- Records for processing

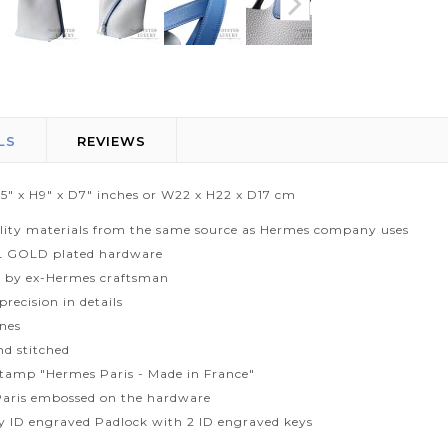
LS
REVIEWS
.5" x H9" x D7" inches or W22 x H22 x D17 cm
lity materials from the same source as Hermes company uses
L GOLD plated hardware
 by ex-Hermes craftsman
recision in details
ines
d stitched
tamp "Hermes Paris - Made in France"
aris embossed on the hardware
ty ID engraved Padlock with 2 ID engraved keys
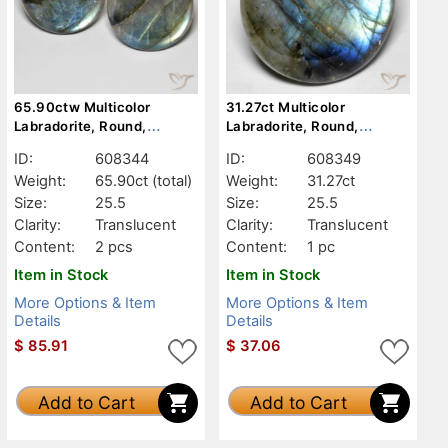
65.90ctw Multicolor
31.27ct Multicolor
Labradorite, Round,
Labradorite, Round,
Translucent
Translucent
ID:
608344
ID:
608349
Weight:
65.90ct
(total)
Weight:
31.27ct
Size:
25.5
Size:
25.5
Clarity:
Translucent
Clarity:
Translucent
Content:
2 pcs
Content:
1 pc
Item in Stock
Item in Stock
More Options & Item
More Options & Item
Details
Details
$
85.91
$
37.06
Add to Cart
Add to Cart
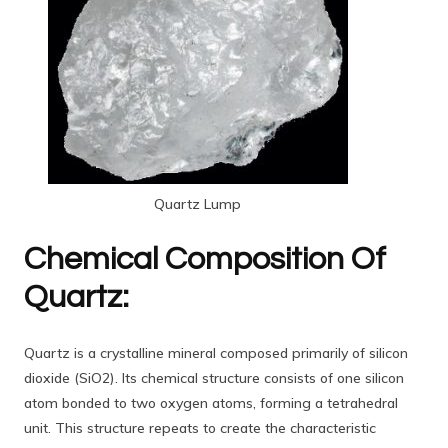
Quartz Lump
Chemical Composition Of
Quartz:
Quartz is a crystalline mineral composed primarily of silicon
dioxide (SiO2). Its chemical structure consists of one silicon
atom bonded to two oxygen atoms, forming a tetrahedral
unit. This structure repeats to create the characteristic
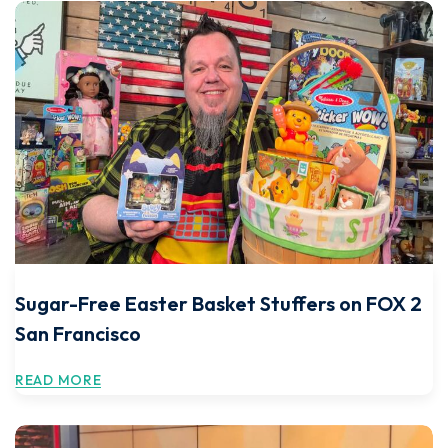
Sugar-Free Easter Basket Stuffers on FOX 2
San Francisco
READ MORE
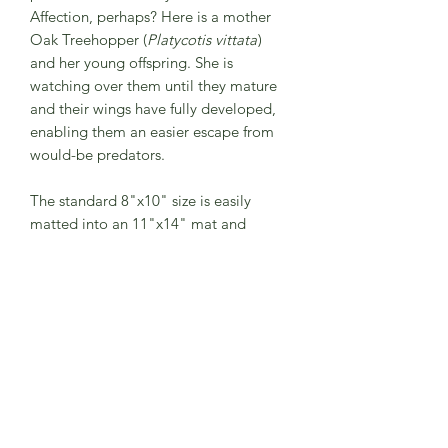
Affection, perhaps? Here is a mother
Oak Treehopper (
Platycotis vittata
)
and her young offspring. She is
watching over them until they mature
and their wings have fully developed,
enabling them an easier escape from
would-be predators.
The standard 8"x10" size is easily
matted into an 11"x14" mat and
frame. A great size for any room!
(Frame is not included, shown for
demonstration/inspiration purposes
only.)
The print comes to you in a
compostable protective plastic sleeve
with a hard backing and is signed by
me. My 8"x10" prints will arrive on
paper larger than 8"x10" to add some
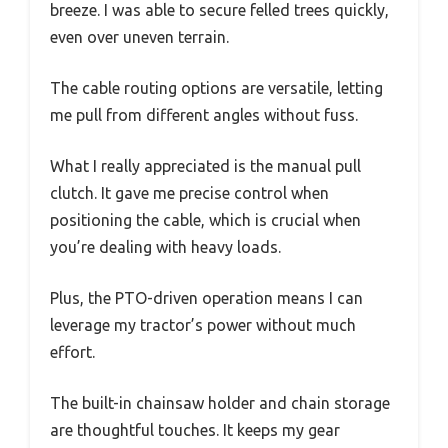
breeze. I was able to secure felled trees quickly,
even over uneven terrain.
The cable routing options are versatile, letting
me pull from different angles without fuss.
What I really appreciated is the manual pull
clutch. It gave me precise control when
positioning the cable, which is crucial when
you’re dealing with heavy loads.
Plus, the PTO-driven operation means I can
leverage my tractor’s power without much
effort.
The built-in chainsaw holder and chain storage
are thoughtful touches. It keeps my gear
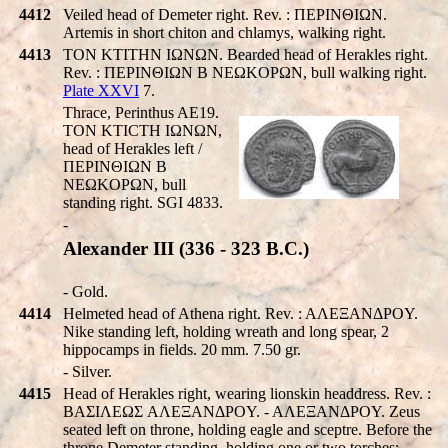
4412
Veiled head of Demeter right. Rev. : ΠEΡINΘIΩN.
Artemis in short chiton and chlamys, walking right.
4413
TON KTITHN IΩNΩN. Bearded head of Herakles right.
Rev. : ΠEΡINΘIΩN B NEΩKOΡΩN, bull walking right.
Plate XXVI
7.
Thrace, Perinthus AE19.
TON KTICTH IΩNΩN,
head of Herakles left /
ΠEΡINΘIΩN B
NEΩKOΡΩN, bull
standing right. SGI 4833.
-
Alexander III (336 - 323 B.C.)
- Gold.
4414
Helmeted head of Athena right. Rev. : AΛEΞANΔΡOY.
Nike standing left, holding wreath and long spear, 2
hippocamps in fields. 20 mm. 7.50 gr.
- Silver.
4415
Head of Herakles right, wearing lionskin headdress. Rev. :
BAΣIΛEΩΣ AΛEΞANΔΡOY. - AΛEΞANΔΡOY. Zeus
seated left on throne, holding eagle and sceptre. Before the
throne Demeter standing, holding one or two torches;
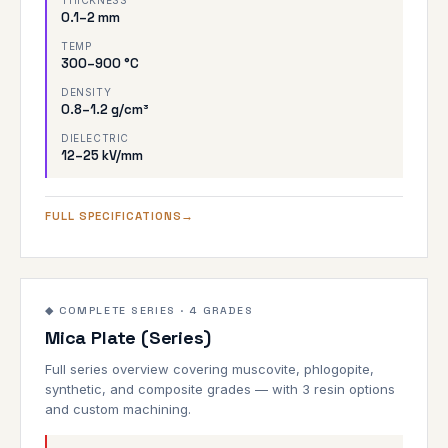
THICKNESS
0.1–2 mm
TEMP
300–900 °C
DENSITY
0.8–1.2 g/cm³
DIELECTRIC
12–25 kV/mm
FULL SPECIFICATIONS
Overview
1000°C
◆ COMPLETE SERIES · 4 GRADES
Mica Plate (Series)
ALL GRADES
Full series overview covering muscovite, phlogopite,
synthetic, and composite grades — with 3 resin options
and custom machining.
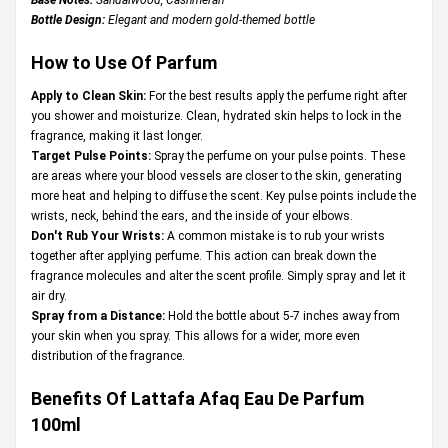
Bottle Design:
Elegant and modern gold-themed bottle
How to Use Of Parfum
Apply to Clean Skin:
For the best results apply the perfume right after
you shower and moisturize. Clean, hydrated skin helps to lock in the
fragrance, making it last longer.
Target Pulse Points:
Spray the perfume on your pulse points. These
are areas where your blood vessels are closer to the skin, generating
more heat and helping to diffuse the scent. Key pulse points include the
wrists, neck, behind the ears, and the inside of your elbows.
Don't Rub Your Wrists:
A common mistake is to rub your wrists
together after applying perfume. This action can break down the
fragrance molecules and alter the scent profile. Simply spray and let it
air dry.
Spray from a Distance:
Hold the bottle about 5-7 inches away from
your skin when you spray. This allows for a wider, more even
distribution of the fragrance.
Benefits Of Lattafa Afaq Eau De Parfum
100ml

- Job item
Pick out and copy every line in the items above that contains the string "Clean". Count only matches with the same capitalization.

- Answer box
Apply to Clean Skin:
you shower and moisturize. Clean, hydrated skin helps to lock in the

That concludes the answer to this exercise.